**Aim of the exercise:** Down to the final line, write out the material beneath exactly, without pictures.

**Given material:**
▬▬▬

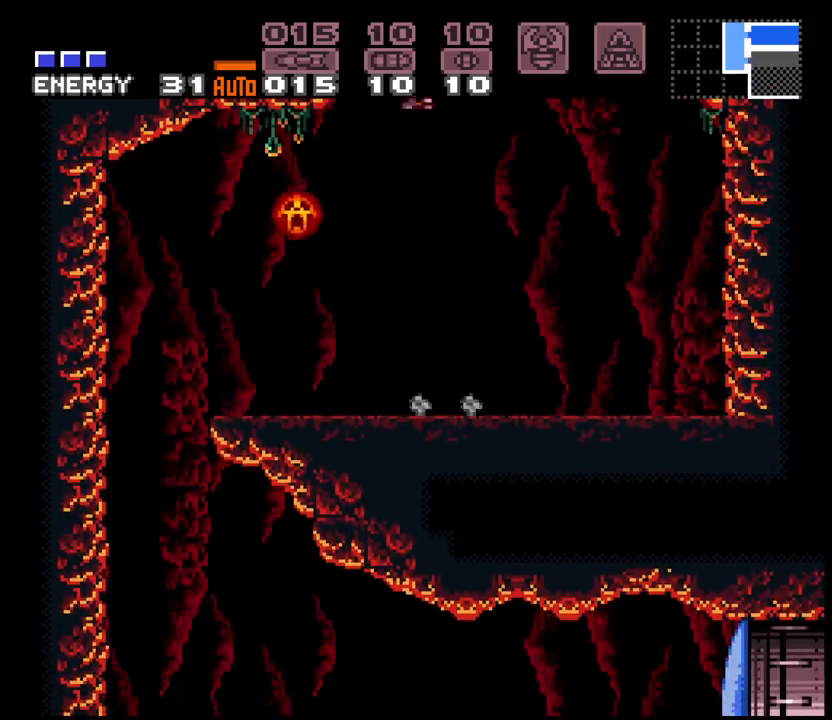
{"buttons": ["A", "DPAD_RIGHT"], "events": [[133, "R1", "up"], [150, "B", "up"], [283, "B", "down"], [350, "B", "up"], [417, "DPAD_LEFT", "up"], [500, "DPAD_RIGHT", "down"]]}
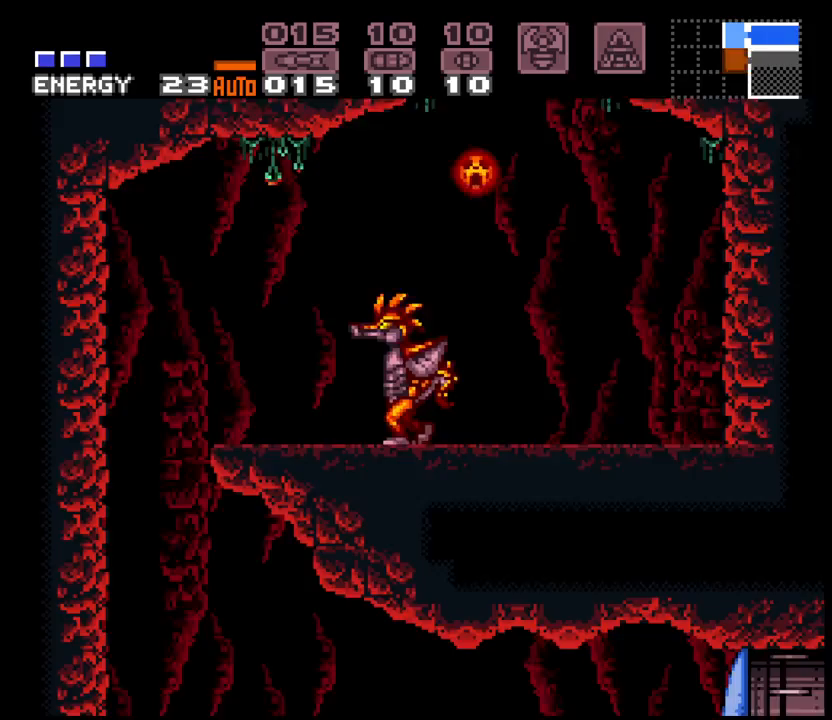
{"buttons": ["A", "DPAD_RIGHT"], "events": []}
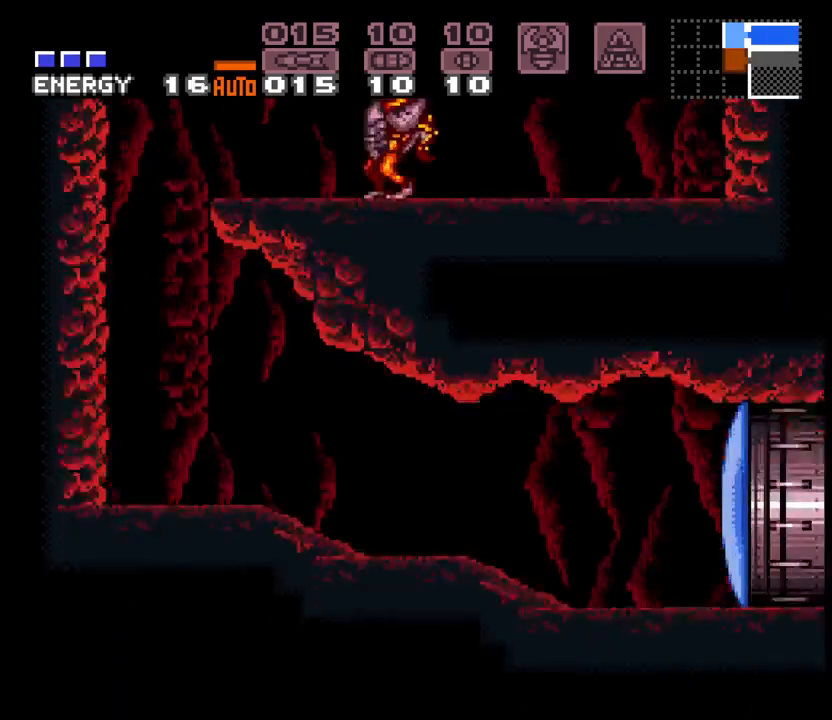
{"buttons": ["A", "DPAD_RIGHT"], "events": [[67, "X", "down"], [150, "X", "up"]]}
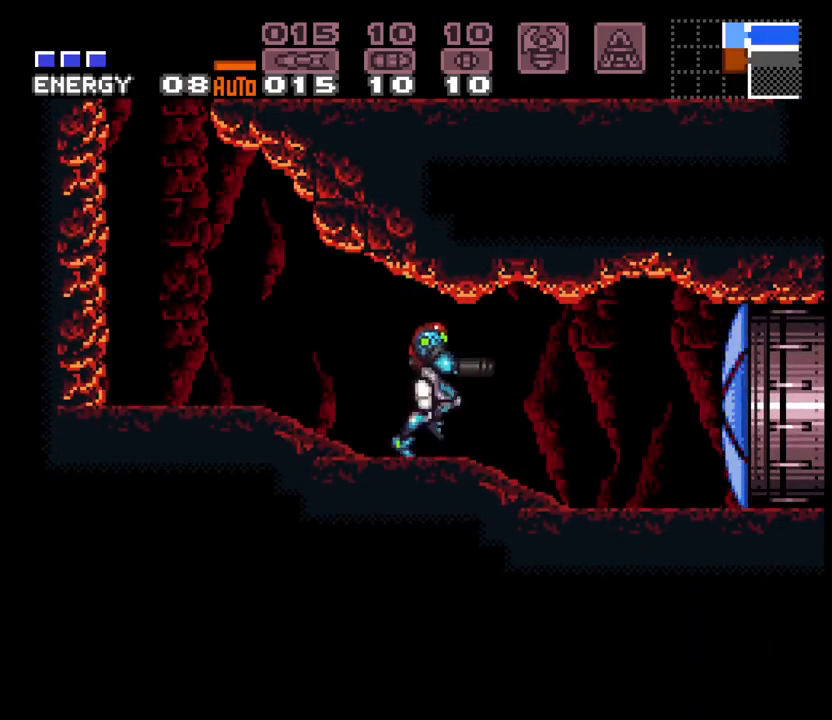
{"buttons": ["A", "DPAD_RIGHT"], "events": []}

▬▬▬

**Answer for the task:**
{"buttons": ["A", "DPAD_RIGHT"], "events": [[133, "R1", "up"], [150, "B", "up"], [283, "B", "down"], [350, "B", "up"], [417, "DPAD_LEFT", "up"], [500, "DPAD_RIGHT", "down"]]}
{"buttons": ["A", "DPAD_RIGHT"], "events": []}
{"buttons": ["A", "DPAD_RIGHT"], "events": [[67, "X", "down"], [150, "X", "up"]]}
{"buttons": ["A", "DPAD_RIGHT"], "events": []}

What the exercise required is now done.